Large cups, tins, trays or bowls: Used to sort and store your garnishes, such as cherries, olives, onions, etc.

bartending tools

(1) Bar Spoon, (2) Blender, (3) Tongs, (4) Ice Scoop, (5) Ice Bucket, (6) Jigger or Measuring glass, (7) Knife and Cutting Board, (8) Muddler, (9) Pitcher.

Glassware

The right glass for the right drink makes all the difference in presentation. Nothing is worse than getting your champagne in a beer mug or your brandy in a white wine glass.

Presentation is everything and people expect their drinks to be served in the right glasses, especially when forking out money for their libations. The problem of the wrong glass arises because most people and many bars don’t stock up on the right glasses. So what are the right glasses? Read on and learn my friend.

bar glasses

Shot glass: A fixture in every western saloon, the shot glass can also be used as a measuring tool, making it the must have glass for every bar.

Cocktail or Martini glass: Elegant and civilized, this glass is not just for Martinis… Manhattans, Stingers, and many other classic libations look just at home, and you can find them in a variety of sizes.

White wine glass: Learn early on the difference in these most basic of bar glasses, because the wine lovers you serve will never forgive being served in the wrong one. White wine is served in a smaller glass, although they are available in sizes up to 10 ounces. Smaller is better for white wine.

Red wine glass: Also available in a variety of sizes, for red wines, the bowl is wider than that of the white wine glass, allowing more surface area for the wine to breathe.

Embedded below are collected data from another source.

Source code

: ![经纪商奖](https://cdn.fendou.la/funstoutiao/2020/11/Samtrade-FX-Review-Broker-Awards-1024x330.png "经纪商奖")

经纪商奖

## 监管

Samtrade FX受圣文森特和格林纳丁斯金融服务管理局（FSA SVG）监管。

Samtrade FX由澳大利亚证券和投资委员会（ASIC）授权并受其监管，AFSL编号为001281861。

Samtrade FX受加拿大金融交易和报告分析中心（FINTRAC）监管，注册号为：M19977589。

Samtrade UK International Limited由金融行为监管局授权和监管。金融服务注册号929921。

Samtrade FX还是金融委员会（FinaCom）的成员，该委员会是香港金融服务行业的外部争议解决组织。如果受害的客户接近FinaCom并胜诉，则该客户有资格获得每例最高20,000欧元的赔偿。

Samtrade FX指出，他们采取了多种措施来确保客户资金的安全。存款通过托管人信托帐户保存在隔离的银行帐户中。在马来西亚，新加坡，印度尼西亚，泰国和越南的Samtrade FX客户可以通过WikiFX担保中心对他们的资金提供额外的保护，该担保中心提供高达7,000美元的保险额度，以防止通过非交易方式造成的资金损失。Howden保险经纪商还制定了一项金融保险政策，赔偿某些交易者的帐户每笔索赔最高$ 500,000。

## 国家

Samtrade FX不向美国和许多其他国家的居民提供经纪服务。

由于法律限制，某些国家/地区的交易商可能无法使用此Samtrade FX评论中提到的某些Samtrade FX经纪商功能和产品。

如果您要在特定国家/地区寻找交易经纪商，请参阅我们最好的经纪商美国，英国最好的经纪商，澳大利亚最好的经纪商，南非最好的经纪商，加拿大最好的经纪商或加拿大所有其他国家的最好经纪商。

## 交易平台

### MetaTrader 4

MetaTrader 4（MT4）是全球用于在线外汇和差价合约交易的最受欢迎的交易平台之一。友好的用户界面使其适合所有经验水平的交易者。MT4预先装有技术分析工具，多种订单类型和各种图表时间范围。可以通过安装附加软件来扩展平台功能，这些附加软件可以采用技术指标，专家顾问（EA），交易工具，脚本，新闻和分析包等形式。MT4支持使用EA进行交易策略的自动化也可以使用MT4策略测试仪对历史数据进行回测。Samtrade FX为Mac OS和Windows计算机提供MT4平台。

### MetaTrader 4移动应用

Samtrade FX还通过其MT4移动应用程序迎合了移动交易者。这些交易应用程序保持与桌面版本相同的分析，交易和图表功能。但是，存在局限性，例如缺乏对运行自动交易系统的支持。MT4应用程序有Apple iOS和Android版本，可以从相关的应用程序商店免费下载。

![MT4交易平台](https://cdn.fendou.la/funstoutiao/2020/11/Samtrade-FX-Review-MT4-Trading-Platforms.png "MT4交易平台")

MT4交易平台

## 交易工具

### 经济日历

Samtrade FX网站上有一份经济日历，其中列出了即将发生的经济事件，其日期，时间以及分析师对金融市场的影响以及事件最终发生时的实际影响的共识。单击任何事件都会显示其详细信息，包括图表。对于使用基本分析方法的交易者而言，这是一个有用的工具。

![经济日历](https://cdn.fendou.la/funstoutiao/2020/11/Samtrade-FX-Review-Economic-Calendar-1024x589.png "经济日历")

Champagne glass: This flute shaped glass is tapered to keep the bubbles from escaping, and makes a lovely clinking sound when toasting.

Rocks glass: The old-fashioned bar glass is the work horse of any bar, used for serving up alcohol straight or with a mixer in a range of sizes from 5 to 10 ounces.

Highball glass: Also known as the Collins glass, or in antiquity as the Palour glass, these type of glasses are the most useful for serving cocktails and come in a range of sizes from 8 to 12 ounces.

Cordial glass: In addition to serving cordials, in a pinch you can also use it for serving straight-up drinks without ice.

Snifter: Available in a wide range of sizes, Brandy and Cognac is traditionally served in these short-stemmed large-bowled glasses which are designed to be cupped in the hand to transfer body heat to the contents.

For entertaining at home, you won’t need such a large selection of glasses, basically just two types of wine glasses (white and red) which can both be used for every type of cocktail, beer or wine, and some Rock glasses to easily round out your collection and can serve as every day glasses.

And regardless of which glass you do decide to serve your drink offerings in, just remember that the perfect garnish is a warm smile!